**作業内容**
A: 文書抜粋のうち、「Mgも組織微細化を通して靭性」から始まり「08〜0.0030%である。」で終わる部分を、そのまま書き写してください。
B: 文書抜粋では、熱影響部のビッカース硬度を測定するときの押付け荷重はいくらとされているか。

=== 文書抜粋 ===

Mgも組織微細化を通して靭性改善に寄与する。その効果を得るには0.0005%以上の含有が望ましい。しかし、0.007%を超えるとMg介在物の量が過剰となって、Caと同様に靭性劣化を来す。従ってMgを添加する場合は、その含有量は0.007%以下とする必要がある。より望ましい含有量は0.0010〜0.0030%である。
Ceは、組織微細化を通して靭性改善に寄与する。その効果を得るには0.0005%以上の含有が望ましい。しかし、Ceの含有量が0.007%を超えるとCe介在物の量が過剰となり、かえって靭性が劣化する。従ってCeを添加する場合、その含有量は0.007%以下とする必要がある。より、望ましい含有量は0.0008〜0.0030%である。
Yは、組織微細化を通して靭性改善に寄与する。その効果を得るには0.01%以上の含有が望ましい。しかし、その含有量が0.5%を超えるとY介在物の量が過剰となり、かえって靭性が劣化する。従ってYを用いる場合、その含有量は0.5%以下とする必要がある。より望ましい含有量は0.02〜0.05%以下である。
Ndは、組織の微細化を通して靭性改善に寄与する。その効果を得るには0.01%以上含有させるのが望ましい。しかし、Ndの含有量が0.5%を超えるとNd介在物の量が過剰となりかえって靭性が劣化する。従ってNdを添加する場合、その含有量は0.5%以下とする必要がある。より望ましい含有量は0.02〜0.05%である。
図2に熱影響部の硬さの測定方法を示す。図において、1は主板、2はガセット、3は溶接金属、4は溶接熱影響部である。熱影響部の硬さは、溶接余盛り止端(図の破線の位置)から鋼板表面に平行に1mm溶接金属側に入った点を通り、鋼板表面に対し垂直方向の直線(a−a線)上において、押付け荷重9.8N、測定間隔0.5mmでビッカース硬度を板厚方向に溶接熱影響部を超える領域まで測定するものとする。

=== 提供データ ===

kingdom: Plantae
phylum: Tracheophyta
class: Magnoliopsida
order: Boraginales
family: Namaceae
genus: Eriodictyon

===
=== 提供データ ===

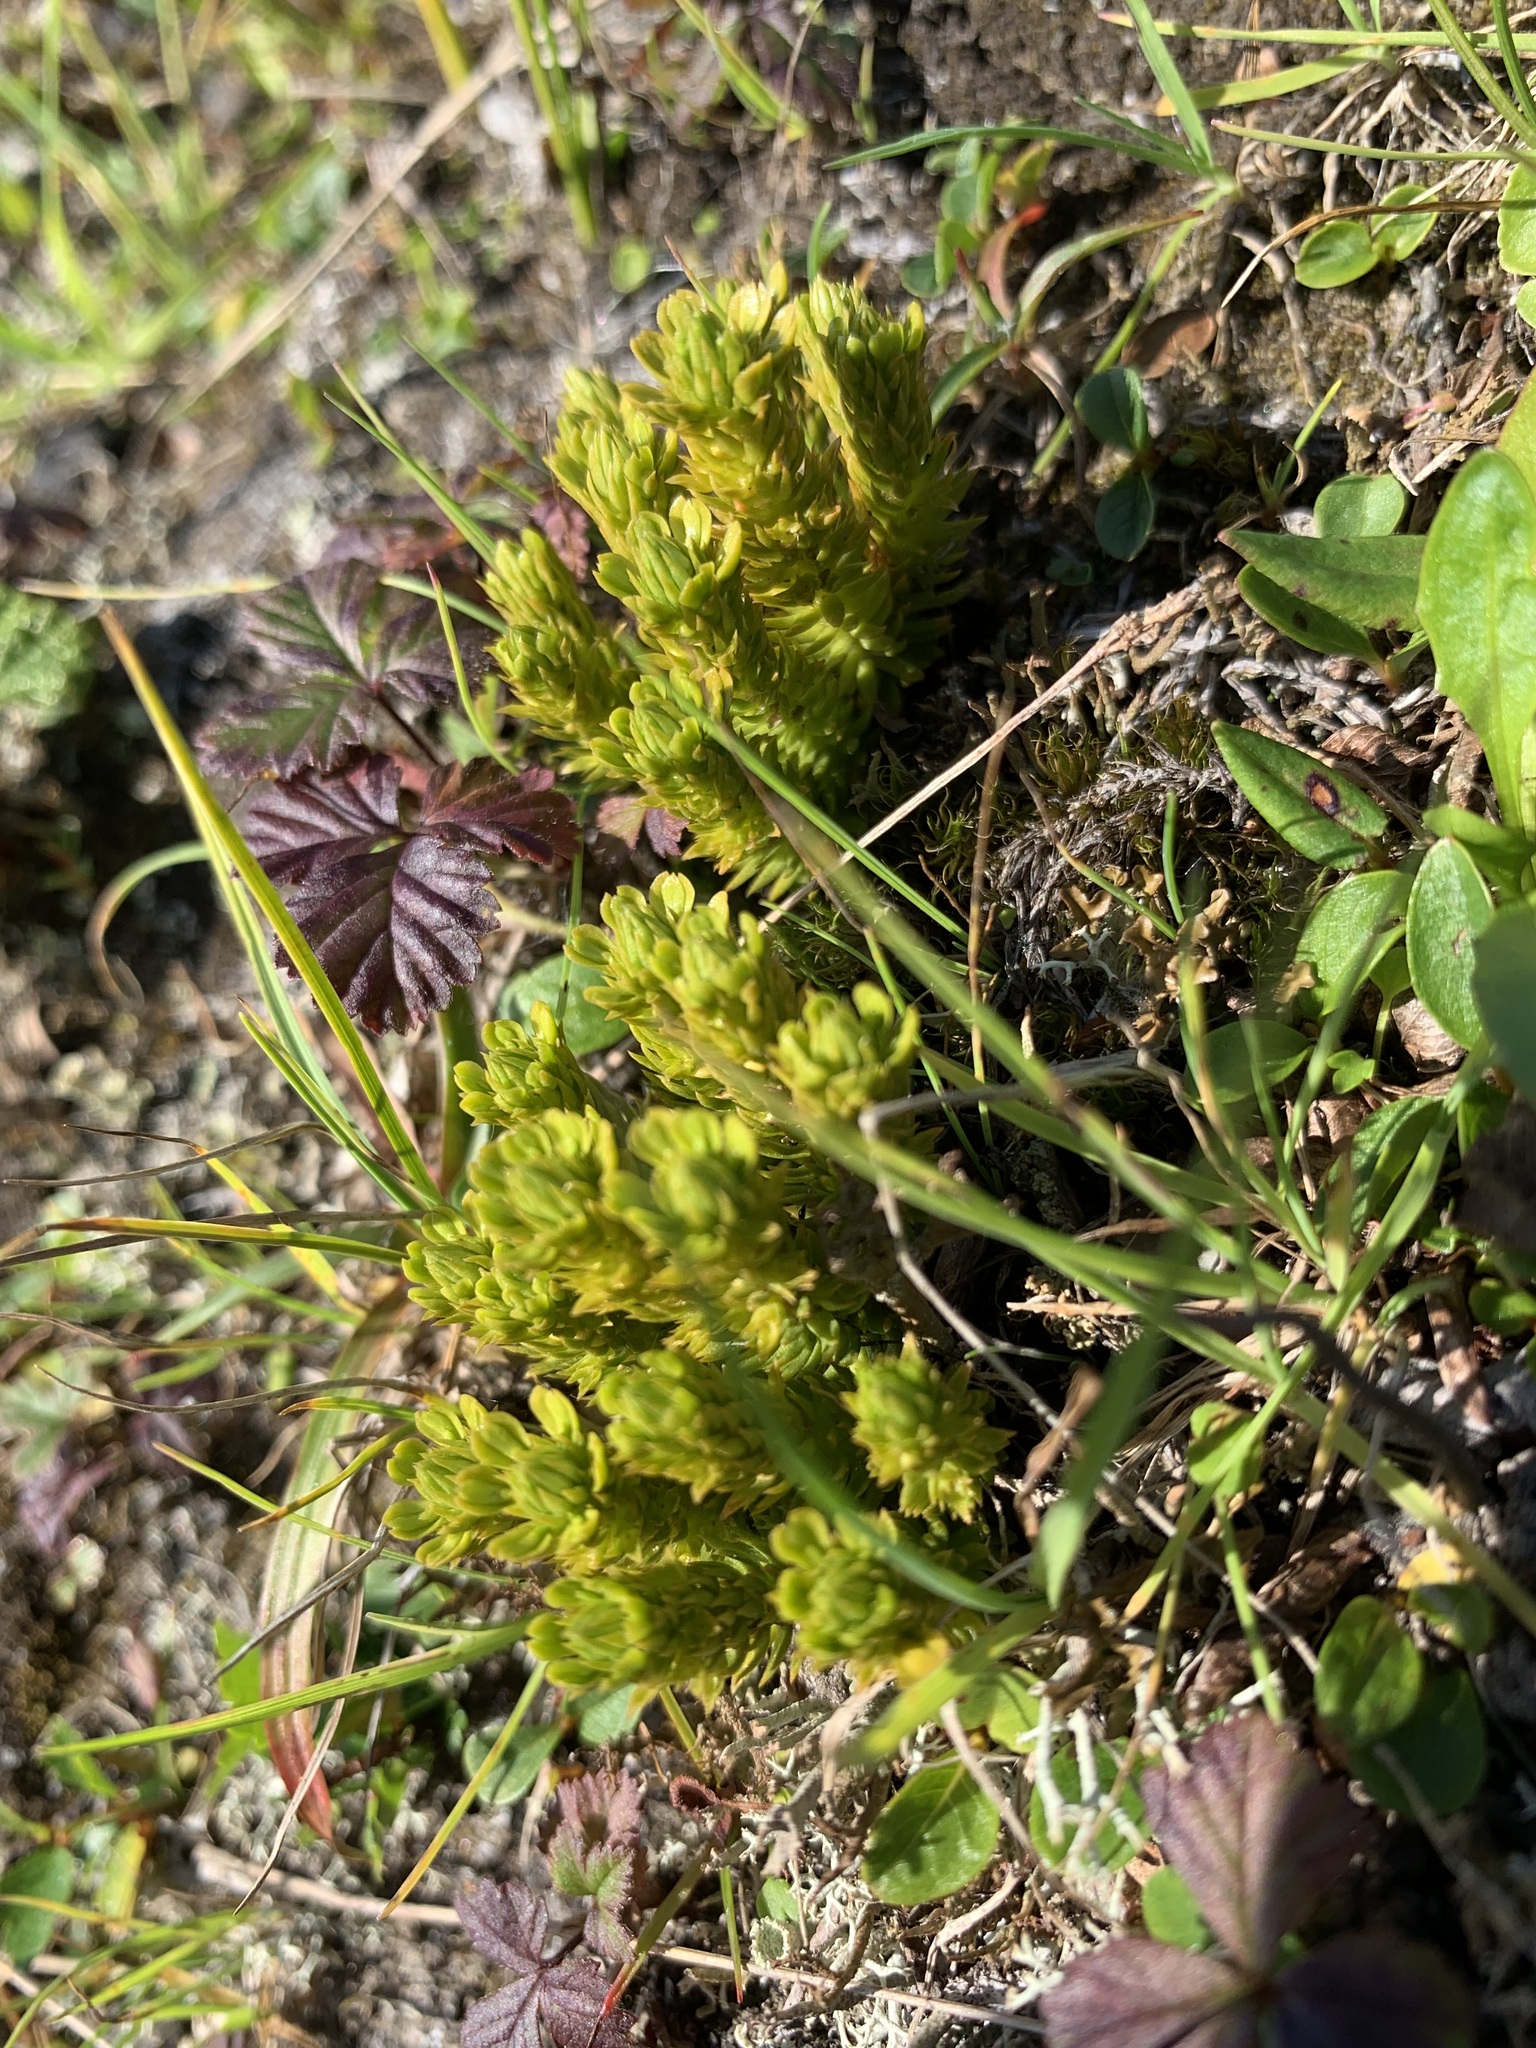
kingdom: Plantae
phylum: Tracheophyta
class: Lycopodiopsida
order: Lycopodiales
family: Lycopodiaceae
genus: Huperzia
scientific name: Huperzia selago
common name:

===

**解答**
A:
Mgも組織微細化を通して靭性改善に寄与する。その効果を得るには0.0005%以上の含有が望ましい。しかし、0.007%を超えるとMg介在物の量が過剰となって、Caと同様に靭性劣化を来す。従ってMgを添加する場合は、その含有量は0.007%以下とする必要がある。より望ましい含有量は0.0010〜0.0030%である。
Ceは、組織微細化を通して靭性改善に寄与する。その効果を得るには0.0005%以上の含有が望ましい。しかし、Ceの含有量が0.007%を超えるとCe介在物の量が過剰となり、かえって靭性が劣化する。従ってCeを添加する場合、その含有量は0.007%以下とする必要がある。より、望ましい含有量は0.0008〜0.0030%である。

B: 9.8N